■ EXCERPTED TEXT
Without the discipline and the structure of that integration, we can often just keep having the fireworks. But not having the change inside. That's where these medicines are so much more powerful and useful when they're balanced by growing up work. The discipline, the structure of daily practice, of opening, of therapy, of men's group, of taking care of your physical health, your emotional health, your spiritual health, your financial health, your sexual health, your relational health, all of those pieces you still have to be putting in the work in between psychedelic journeys for this stuff to really stick.

I've been there myself. Oh my God, my life's going to be different now. I've totally changed. I've seen the Matrix and then boom, we slingshot back within days, weeks or months and we're like, oh, here I am again. Well, I know something else is possible when I did these medicines, so I better go do this medicine again. But I haven't necessarily done the work in between. So there's never been a better time, whether it's through traditional shamanic communities or the burgeoning new, well researched clinical world, to experiment with psychedelics and to use them to facilitate your healing journey.

The thing is, make sure to be doing the daily practice and integration work in between, otherwise it won't stick. The whole game with state experiences and waking up experiences is they don't stick. They have to pass. They are temporary. All states are temporary. Integration is when we lay down the structure, when we put in the practice that actually carries through over time, right?

This is when we've built the muscle memory in our body and there's no way to do that. You can have the perfect game, but if you don't keep practicing, your game could suck. Let's put it that way. You still gotta put in the reps in between. You still gotta build that muscle memory to make that more sustainable and repeatable. Now, if you've been listening to me, you know, I think you should be in a men's group if you're a man and if you're a woman, you should be in a woman's group or any kind of co ed group, no matter your gender identity, sexual identity, whatever that might be, should be in a group holding you accountable.

That is going to help you integrate and create long term structure where you can go off and have the powerful experiences and then be held accountable by your men for living it day to day when the fireworks and the magic have disappeared, because they will. At one point you'll be sober again. The same kinks in your nervous system will flare up and you'll be like, here I am now. The trick is, the beauty of stuff like psychedelics is, yeah, every time we stretch, we never quite stretch back, slingshot back to the same place.

■ EXERCISE 1
Answer these from the passage on psychedelics and integration.
(a) What does the passage say all states are?
(b) What two routes does the passage name for experimenting with psychedelics?
(c) What kind of group does the speaker say a man should be in?
■ EXERCISE 2
Carry on the passage on psychedelics and integration from its final sentence, keeping the same speaking voice.

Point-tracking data
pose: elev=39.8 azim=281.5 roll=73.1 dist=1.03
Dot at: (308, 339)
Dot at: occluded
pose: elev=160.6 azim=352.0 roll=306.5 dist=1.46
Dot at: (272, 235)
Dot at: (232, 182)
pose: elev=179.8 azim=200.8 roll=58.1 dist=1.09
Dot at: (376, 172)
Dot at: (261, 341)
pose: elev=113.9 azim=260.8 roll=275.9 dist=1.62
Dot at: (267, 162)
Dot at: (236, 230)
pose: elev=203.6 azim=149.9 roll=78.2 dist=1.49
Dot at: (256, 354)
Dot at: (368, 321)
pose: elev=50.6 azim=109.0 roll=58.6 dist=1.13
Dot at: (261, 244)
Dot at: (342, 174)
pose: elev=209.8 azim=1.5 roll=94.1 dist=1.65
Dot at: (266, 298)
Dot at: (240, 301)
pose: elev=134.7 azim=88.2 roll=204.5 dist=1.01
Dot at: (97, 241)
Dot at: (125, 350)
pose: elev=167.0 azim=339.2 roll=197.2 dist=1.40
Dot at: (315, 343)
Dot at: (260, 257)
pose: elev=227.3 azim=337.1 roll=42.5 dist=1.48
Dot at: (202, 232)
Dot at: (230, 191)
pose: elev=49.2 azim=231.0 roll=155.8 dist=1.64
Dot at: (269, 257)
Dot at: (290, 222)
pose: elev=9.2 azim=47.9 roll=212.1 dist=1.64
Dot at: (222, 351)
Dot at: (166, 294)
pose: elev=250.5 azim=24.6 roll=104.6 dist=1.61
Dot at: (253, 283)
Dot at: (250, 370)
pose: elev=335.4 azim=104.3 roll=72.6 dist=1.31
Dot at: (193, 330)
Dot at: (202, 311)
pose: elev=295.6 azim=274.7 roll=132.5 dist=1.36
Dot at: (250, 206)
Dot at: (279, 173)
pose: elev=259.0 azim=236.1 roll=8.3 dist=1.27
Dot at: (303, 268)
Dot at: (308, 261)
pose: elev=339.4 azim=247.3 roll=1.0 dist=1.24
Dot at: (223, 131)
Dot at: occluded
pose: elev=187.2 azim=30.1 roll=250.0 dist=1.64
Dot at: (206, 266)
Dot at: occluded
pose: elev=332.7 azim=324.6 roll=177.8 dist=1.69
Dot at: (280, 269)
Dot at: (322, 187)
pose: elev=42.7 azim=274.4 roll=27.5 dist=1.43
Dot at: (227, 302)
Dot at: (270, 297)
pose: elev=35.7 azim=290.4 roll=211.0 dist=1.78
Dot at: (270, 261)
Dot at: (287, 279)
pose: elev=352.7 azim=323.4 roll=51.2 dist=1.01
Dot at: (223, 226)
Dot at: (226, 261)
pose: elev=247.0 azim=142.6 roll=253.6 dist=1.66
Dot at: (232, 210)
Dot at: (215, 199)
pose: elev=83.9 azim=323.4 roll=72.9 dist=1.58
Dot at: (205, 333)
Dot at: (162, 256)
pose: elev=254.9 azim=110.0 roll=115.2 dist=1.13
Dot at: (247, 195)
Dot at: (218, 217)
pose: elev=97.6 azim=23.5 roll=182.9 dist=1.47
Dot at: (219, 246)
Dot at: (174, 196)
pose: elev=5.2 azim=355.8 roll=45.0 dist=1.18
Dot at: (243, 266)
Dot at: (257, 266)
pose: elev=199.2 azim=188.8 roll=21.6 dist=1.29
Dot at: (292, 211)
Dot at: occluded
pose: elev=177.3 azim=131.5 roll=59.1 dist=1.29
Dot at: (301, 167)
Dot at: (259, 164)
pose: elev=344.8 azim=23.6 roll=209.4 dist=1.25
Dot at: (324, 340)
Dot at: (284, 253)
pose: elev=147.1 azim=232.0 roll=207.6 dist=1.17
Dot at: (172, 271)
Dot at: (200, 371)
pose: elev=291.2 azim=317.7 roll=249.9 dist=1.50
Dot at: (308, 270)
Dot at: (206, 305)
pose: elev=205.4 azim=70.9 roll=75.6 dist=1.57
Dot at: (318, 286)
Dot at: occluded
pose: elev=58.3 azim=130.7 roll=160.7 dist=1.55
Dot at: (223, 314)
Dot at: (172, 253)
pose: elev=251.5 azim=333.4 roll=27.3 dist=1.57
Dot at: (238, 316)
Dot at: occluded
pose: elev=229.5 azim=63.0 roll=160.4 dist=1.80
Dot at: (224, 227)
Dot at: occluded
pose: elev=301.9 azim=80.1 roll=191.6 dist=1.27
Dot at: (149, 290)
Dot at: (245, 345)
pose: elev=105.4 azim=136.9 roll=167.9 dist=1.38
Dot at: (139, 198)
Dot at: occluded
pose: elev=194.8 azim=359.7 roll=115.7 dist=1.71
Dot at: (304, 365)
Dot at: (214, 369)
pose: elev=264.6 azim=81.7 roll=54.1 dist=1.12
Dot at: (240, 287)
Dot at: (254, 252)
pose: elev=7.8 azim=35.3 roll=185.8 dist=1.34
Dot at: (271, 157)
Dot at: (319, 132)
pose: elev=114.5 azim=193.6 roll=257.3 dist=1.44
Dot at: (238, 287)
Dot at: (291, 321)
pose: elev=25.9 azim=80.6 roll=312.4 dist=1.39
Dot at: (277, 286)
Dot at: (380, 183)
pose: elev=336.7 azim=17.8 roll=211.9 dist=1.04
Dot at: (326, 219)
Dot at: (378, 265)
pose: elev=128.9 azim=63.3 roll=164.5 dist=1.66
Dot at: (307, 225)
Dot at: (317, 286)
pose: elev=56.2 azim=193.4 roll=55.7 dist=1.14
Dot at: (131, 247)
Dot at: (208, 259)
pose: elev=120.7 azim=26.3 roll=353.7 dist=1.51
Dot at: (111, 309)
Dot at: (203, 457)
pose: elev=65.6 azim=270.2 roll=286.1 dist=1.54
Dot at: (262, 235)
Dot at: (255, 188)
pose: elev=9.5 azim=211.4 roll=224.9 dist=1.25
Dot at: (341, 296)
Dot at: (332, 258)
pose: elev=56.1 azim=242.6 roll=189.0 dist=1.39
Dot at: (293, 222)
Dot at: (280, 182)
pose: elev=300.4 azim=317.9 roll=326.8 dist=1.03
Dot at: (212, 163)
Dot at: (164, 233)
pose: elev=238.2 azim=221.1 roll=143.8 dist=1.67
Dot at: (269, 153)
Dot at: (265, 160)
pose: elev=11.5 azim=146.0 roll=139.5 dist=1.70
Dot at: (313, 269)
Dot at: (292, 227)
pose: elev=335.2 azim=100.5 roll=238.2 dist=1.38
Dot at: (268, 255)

■ REPLY 1
(a) Temporary.
(b) Traditional shamanic communities, or the burgeoning new, well researched clinical world.
(c) A men's group.

■ REPLY 2
We're always a little bit more expanded. But the practice is what keeps us expanded. Practice and integration in between, you have to have practice and integration. Can't say that enough. You got to be putting in the time every day to show up differently without the medicines. Here's the thing, if you do all that medicine, psychedelic Work will become even more powerful. In my experience, what's useful about them is not the fireworks anymore, not those huge wild experiences, but noticing my presence through them and how that has changed.

So for me, they become a little bit of a temperature check on myself because when we're doing the work daily, when we're going to men's group, when we're working out, when we're in therapy or counseling, we're. When we're doing our depth work for healing, it's not always immediate and obvious that we've changed because it's incremental, right? It's day by day. Something like psychedelics and medicine experiences are pretty useful in that they kind of give us a check in of like, wow, I'm actually not in the same place I was before.

I'm experiencing this differently, I'm experiencing myself differently. And in fact, you know, the ultimate way of being is just the noticing my presence and ability to be with whatever is. Whether that's the upper fireworks of a medicine experience and the powerful states that promotes or the soberness of daily living or hardship. There's a, ah, I'm just, I'm here, I'm here with whatever is.

And that's truly the ultimate awakening experience. I can just be here with whatever is. That's the stability we want to look for even more than chasing the peaks. So whether you've been thinking about a journey or not, definitely keep that in mind. They're pretty powerful, they're pretty incredible. They're literally a gift to the universe and our consciousness and healing. But they are not enough. You have to have structure, you have to have accountability, you have to have healing, you have to have practice, you have to have community woven into your daily life to make those powerful, altered experiences stay with you day by day, to make them part of your body mind and not just something that your body mind passes through.

If you want to get involved in some men's work, you can check out my monthly drop in groups at Evolutionary Men events. And if you want to join my deep dive coaching intensive men's group that I host with dating coach Melanie Curtin about all things dating and relationship and the masculine, check out our free training at Evolutionary Men webinar. Until next time.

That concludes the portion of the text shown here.